> **Exercise description**
Could you output exactly the lines from the one containing "comp.elevated-card.container.color = sys.color.surface" through the end of the records below, and nothing more?

> **Material for this task**
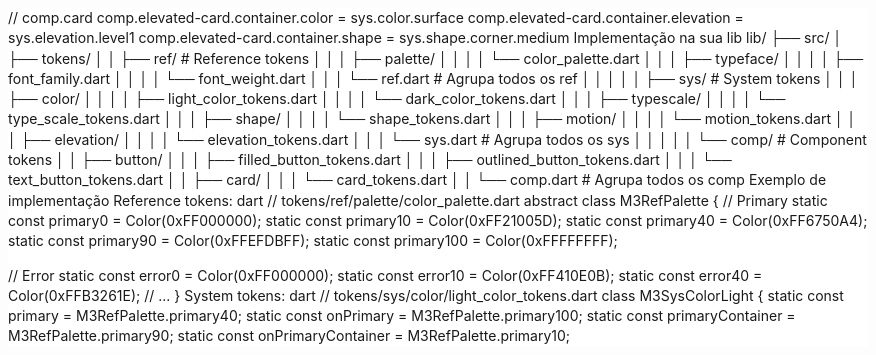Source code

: // comp.card
comp.elevated-card.container.color = sys.color.surface
comp.elevated-card.container.elevation = sys.elevation.level1
comp.elevated-card.container.shape = sys.shape.corner.medium
Implementação na sua lib
lib/
├── src/
│ ├── tokens/
│ │ ├── ref/ # Reference tokens
│ │ │ ├── palette/
│ │ │ │ └── color_palette.dart
│ │ │ ├── typeface/
│ │ │ │ ├── font_family.dart
│ │ │ │ └── font_weight.dart
│ │ │ └── ref.dart # Agrupa todos os ref
│ │ │
│ │ ├── sys/ # System tokens
│ │ │ ├── color/
│ │ │ │ ├── light_color_tokens.dart
│ │ │ │ └── dark_color_tokens.dart
│ │ │ ├── typescale/
│ │ │ │ └── type_scale_tokens.dart
│ │ │ ├── shape/
│ │ │ │ └── shape_tokens.dart
│ │ │ ├── motion/
│ │ │ │ └── motion_tokens.dart
│ │ │ ├── elevation/
│ │ │ │ └── elevation_tokens.dart
│ │ │ └── sys.dart # Agrupa todos os sys
│ │ │
│ │ └── comp/ # Component tokens
│ │ ├── button/
│ │ │ ├── filled_button_tokens.dart
│ │ │ ├── outlined_button_tokens.dart
│ │ │ └── text_button_tokens.dart
│ │ ├── card/
│ │ │ └── card_tokens.dart
│ │ └── comp.dart # Agrupa todos os comp
Exemplo de implementação
Reference tokens:
dart
// tokens/ref/palette/color_palette.dart
abstract class M3RefPalette {
// Primary
static const primary0 = Color(0xFF000000);
static const primary10 = Color(0xFF21005D);
static const primary40 = Color(0xFF6750A4);
static const primary90 = Color(0xFFEFDBFF);
static const primary100 = Color(0xFFFFFFFF);

// Error
static const error0 = Color(0xFF000000);
static const error10 = Color(0xFF410E0B);
static const error40 = Color(0xFFB3261E);
// ...
}
System tokens:
dart
// tokens/sys/color/light_color_tokens.dart
class M3SysColorLight {
static const primary = M3RefPalette.primary40;
static const onPrimary = M3RefPalette.primary100;
static const primaryContainer = M3RefPalette.primary90;
static const onPrimaryContainer = M3RefPalette.primary10;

> **Task response**
comp.elevated-card.container.color = sys.color.surface
comp.elevated-card.container.elevation = sys.elevation.level1
comp.elevated-card.container.shape = sys.shape.corner.medium
Implementação na sua lib
lib/
├── src/
│ ├── tokens/
│ │ ├── ref/ # Reference tokens
│ │ │ ├── palette/
│ │ │ │ └── color_palette.dart
│ │ │ ├── typeface/
│ │ │ │ ├── font_family.dart
│ │ │ │ └── font_weight.dart
│ │ │ └── ref.dart # Agrupa todos os ref
│ │ │
│ │ ├── sys/ # System tokens
│ │ │ ├── color/
│ │ │ │ ├── light_color_tokens.dart
│ │ │ │ └── dark_color_tokens.dart
│ │ │ ├── typescale/
│ │ │ │ └── type_scale_tokens.dart
│ │ │ ├── shape/
│ │ │ │ └── shape_tokens.dart
│ │ │ ├── motion/
│ │ │ │ └── motion_tokens.dart
│ │ │ ├── elevation/
│ │ │ │ └── elevation_tokens.dart
│ │ │ └── sys.dart # Agrupa todos os sys
│ │ │
│ │ └── comp/ # Component tokens
│ │ ├── button/
│ │ │ ├── filled_button_tokens.dart
│ │ │ ├── outlined_button_tokens.dart
│ │ │ └── text_button_tokens.dart
│ │ ├── card/
│ │ │ └── card_tokens.dart
│ │ └── comp.dart # Agrupa todos os comp
Exemplo de implementação
Reference tokens:
dart
// tokens/ref/palette/color_palette.dart
abstract class M3RefPalette {
// Primary
static const primary0 = Color(0xFF000000);
static const primary10 = Color(0xFF21005D);
static const primary40 = Color(0xFF6750A4);
static const primary90 = Color(0xFFEFDBFF);
static const primary100 = Color(0xFFFFFFFF);

// Error
static const error0 = Color(0xFF000000);
static const error10 = Color(0xFF410E0B);
static const error40 = Color(0xFFB3261E);
// ...
}
System tokens:
dart
// tokens/sys/color/light_color_tokens.dart
class M3SysColorLight {
static const primary = M3RefPalette.primary40;
static const onPrimary = M3RefPalette.primary100;
static const primaryContainer = M3RefPalette.primary90;
static const onPrimaryContainer = M3RefPalette.primary10;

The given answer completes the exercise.